You might be wondering how this all started. Or not, in which case, time to switch tabs, because here we go. It all goes back to two things, my enjoyment of a BirdNetPi installation (a bird song classifier) at the family farm, and my annoyance at the coyotes at said farm. Earthy roots for an AI focused product.

The farm is fortunate to be nestled in an area of high biodiversity, and tracking the species present at the feeders and migrating through, has been a lot of fun. But the system did not say where the birds were, nor did it provide the analytics backend I wanted to refine the model and do other sound classification. And I wanted more, because the coyotes, which annoy me greatly, love to howl advertising their location for all to hear. What I really want to do is have a system that can launch a model rocket (whistling type) at their location to drive them off. Maybe not practical, but emotionally satisfying.

Thus, the plan formed for MinimapPR, a sound location based common operating picture (not yet completed, sadly) to track and take action against those coyotes. What I don’t have is the full time staff of something like an Aegis CIC to monitor the picture and diagnose points of confusion, but this is 2026, and I knew that agents could be integrated to improve the system as a command staff.

You can thank a rather buggy memory update to Google’s Gemini for the next phase. As I was refining my agent integration, it decided to answer the question about some of my other projects instead. The answer was wrong, but the possibility was still there. Wouldn’t it be nice to have a domain agnostic agentic system I could integrate safely into all my projects? And thus, after research into some military standards, SPEED was born.

Is this production ready? No, absolutely not! This is too young still. However, I have three integration projects I personally am working on, and hopefully a year from now this will already be a highly tested, polished interface. For now, it should be great for experimentation. Just not for the safety critical systems it was designed to (eventually) manage.

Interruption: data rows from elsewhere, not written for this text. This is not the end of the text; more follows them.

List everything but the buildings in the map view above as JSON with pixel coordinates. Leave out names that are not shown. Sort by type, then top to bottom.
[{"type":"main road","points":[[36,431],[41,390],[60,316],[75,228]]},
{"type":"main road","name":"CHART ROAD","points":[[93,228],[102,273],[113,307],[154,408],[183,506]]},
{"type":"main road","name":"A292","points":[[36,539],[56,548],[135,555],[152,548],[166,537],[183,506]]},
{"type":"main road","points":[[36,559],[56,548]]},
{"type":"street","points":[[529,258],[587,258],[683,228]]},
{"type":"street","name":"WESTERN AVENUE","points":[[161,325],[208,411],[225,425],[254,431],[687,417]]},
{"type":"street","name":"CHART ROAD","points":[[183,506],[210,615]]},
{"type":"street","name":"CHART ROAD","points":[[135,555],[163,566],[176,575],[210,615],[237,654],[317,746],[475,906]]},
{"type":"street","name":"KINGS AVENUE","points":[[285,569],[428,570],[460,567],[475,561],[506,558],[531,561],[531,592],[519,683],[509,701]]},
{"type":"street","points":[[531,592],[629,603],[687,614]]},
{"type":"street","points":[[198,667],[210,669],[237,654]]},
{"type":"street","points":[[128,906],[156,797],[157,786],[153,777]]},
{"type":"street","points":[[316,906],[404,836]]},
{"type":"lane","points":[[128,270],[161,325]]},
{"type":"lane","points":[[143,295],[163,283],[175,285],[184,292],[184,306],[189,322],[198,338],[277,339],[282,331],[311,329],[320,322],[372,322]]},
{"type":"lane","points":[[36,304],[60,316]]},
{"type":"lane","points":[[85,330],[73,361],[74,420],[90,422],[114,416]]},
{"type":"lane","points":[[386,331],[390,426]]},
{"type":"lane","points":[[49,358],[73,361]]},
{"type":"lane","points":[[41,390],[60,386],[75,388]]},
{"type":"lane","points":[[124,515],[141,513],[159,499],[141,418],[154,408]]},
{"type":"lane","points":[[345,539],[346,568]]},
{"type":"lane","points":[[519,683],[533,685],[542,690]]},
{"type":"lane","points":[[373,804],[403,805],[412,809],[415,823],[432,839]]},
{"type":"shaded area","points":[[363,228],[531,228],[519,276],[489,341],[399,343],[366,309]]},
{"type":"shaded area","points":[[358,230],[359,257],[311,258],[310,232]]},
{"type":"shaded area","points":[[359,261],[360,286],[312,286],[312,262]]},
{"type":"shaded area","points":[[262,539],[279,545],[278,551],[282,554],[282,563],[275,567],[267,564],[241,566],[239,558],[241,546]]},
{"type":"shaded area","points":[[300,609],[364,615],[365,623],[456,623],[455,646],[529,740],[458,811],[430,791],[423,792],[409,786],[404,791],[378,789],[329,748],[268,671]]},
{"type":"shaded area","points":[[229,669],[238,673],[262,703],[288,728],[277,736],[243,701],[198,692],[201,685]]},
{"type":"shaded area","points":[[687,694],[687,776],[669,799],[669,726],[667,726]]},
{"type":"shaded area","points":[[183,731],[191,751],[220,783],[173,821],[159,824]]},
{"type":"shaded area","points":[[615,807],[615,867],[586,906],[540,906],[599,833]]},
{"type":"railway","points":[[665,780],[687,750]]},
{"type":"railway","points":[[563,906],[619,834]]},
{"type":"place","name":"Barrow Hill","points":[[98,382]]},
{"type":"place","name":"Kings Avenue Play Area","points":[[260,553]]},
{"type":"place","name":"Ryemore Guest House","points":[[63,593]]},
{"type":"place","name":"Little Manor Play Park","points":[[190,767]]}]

One area that may seem a bit awkward is the guidance registry. It has two sources of truth, the code declared guidances and the API/database controlled guidances. This is a bit inelegant, but the need for both code control and end users configuring guidances via API are clear. One area of future possiblity is using speed-core as a swarm system, with many domains each having their own ledgers, coordinated across the domains. The basis is there, but not yet any true need.